In Japan and Palm Springs, where he has visited, he saw entire senior-able neighbourhoods.
Locally, an average of 500 homes is built per year.
“We should request that developers would build 10 per cent of them as senior-able housing,” Burgos said.
White says seniors housing was a strategic priority for the current term of council.
The challenge, he said, is that the price point of these types of homes is higher than what the residents who need them are willing to pay.
“When people downsize their homes, they want equity in their home,” he said.
He said the town’s population boom is causing an increase in property values, which raises the costs of homes, such as bungalows.
White said the town will need to be proactive to bring seniors homes to the community. He said the town will need to partner with the development community and build a seniors community and offer it at a lower price point. This could lead to building semi-detached homes, bungalows, townhouses and condos, and a medical facility in a seniors community.

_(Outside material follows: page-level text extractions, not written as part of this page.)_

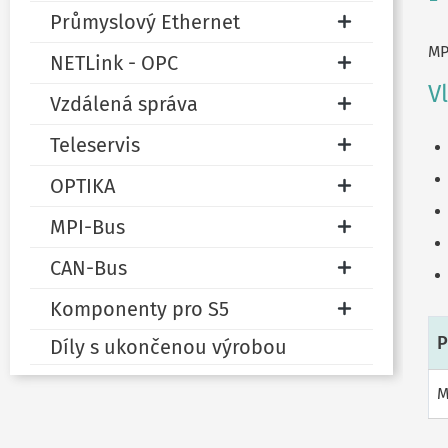
Průmyslový Ethernet
MP
NETLink - OPC
V
Vzdálená správa
Teleservis
OPTIKA
MPI-Bus
CAN-Bus
Komponenty pro S5
P
Díly s ukončenou výrobou
M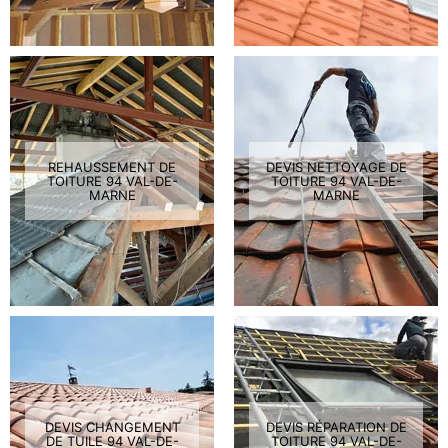
REHAUSSEMENT DE
DEVIS NETTOYAGE DE
TOITURE 94 VAL-DE-
TOITURE 94 VAL-DE-
MARNE
MARNE
DEVIS CHANGEMENT
DEVIS RÉPARATION DE
DE TUILE 94 VAL-DE-
TOITURE 94 VAL-DE-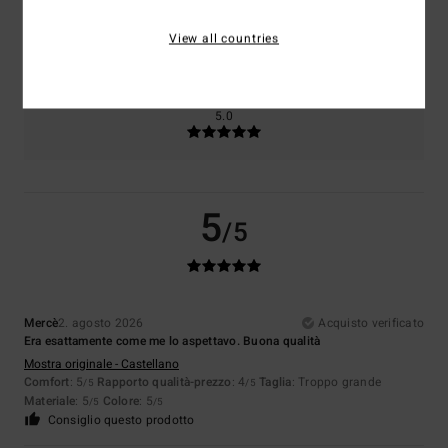
Taglia
Materiale
5.0
View all countries
Troppo piccolo
Troppo grande
Colore
5.0
5
/5
Mercè
2. agosto 2026
Acquisto verificato
Era esattamente come me lo aspettavo. Buona qualità
Mostra originale - Castellano
Comfort
: 5
Rapporto qualità-prezzo
: 4
Taglia
: Troppo grande
/5
/5
Materiale
: 5
Colore
: 5
/5
/5
Consiglio questo prodotto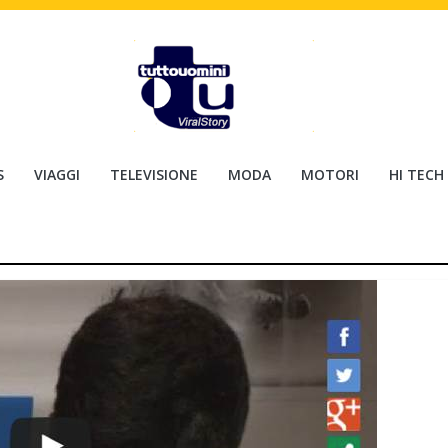
S
VIAGGI
TELEVISIONE
MODA
MOTORI
HI TECH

The candidates were asked about finding savings in the town’s spending.
Burgos said the municipality needs to find efficiencies. He said in the last 20 years or so, the town has doubled in population, but has tripled its town employees.
“I don’t believe in cutting services. We have more people, we have to increase the spending on the services,” he said, but said efficiencies need to be found.

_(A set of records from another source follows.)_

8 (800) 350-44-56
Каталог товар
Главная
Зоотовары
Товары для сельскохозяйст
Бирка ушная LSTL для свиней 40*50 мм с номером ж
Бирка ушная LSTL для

Additionally, industry will need to be attracted to Bradford West Gwillimbury.
He added the municipality can’t increase development charges, because the economy is fragile and if it slows down, the town will be in trouble.
White said council has kept taxes low the past four years, averaging property tax increases of 1.2 per cent per year, lower than the rate of inflation. This year’s increase was 0.37 per cent.
This happened while the town built a leisure centre, library, started bus service and started improving the canal on the Holland Marsh and brought new jobs to town.
“We have been fiscally responsible. We have actually increased our spending on roads. We could deliver a zero per cent tax increase this year, but that 0.37 per cent represents the capital levy. We know we have to catch up with our roads,” White said, adding it would be irresponsible to have zero per cent tax increases and push back the date to fix local roads.
If anyone can promise less than a 1.2 per cent increase in taxes, that person should be upfront and admit what services will be cut or what user fees will go up, he said.
Keffer said the town can do better with taxpayer dollars.
The town has averaged an increase in spending of 7.7 per cent per year during the last four years. He said anyone who is elected to council should roll up his or her sleeves and go line by line over the budget book and look for savings.
“Surely, with a 7.7 per cent increase in spending, you can find savings,” he said, adding development charges should be kept up to date and council needs to revisit them more frequently to ensure developers are paying their fair share.
The candidates also debated on issues of heritage homes, municipal debt, support for agriculture and more.